Task material:
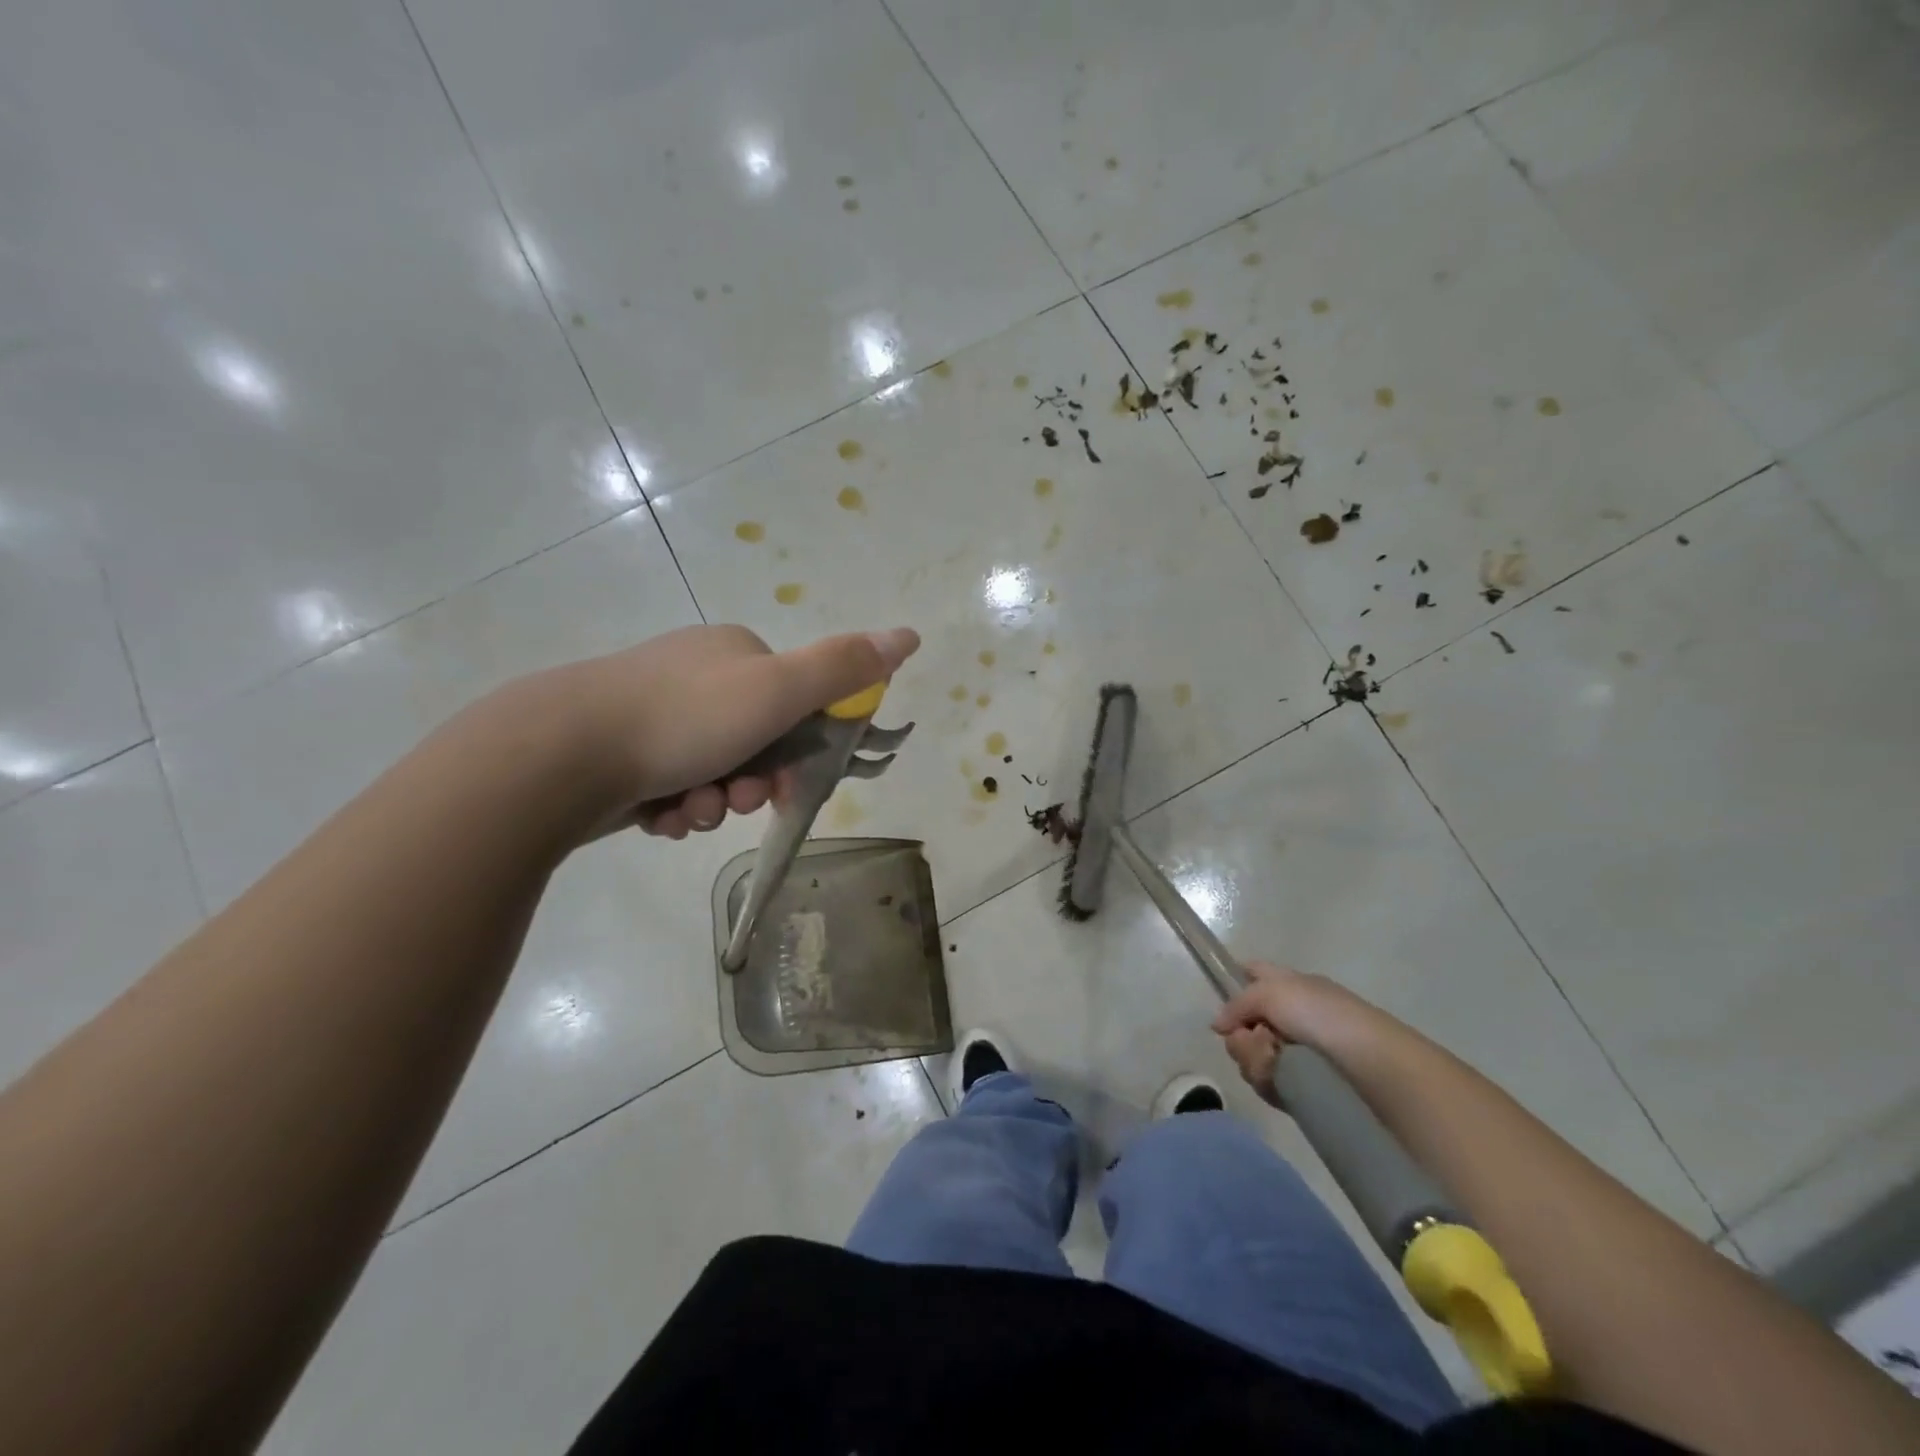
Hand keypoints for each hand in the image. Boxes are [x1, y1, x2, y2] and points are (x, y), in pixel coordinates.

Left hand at [512, 623, 918, 842]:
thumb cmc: (683, 719)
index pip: (795, 703)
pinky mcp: (620, 750)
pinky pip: (672, 786)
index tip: (786, 782)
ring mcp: (654, 711)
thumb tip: (909, 635)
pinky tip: (658, 816)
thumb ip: (844, 668)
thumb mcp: (778, 690)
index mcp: (735, 653)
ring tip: (689, 811)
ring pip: (714, 771)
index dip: (800, 749)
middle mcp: (696, 674)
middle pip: (755, 742)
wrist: (560, 753)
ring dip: (714, 801)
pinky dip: (675, 808)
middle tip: (736, 799)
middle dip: (752, 782)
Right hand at [1211, 961, 1366, 1103]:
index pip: (1253, 974)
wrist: (1372, 1067)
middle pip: (1242, 1024)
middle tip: (1259, 1041)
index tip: (1226, 1004)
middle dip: (1241, 1035)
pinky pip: (1266, 1082)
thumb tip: (1219, 1025)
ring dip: (1254, 1058)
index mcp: (1289, 986)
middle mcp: (1290, 1017)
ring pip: (1249, 1055)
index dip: (1235, 983)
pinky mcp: (1300, 1086)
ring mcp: (1295, 1053)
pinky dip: (1268, 1081)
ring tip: (1275, 1063)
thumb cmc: (1323, 1016)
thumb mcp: (1272, 992)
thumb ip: (1237, 1003)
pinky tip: (1280, 1083)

Exercise instructions:
The expected answer is every line above in which the word "ring" appears.

Output for this task:
ring mcp: (654, 711)
ring tip: (689, 811)
ring pip: (714, 771)
ring dip: (714, 801)
ring dip: (1254, 1058)
ring pip: (1249, 1055)
ring mcp: (1295, 1053)
ring tip: (1275, 1063)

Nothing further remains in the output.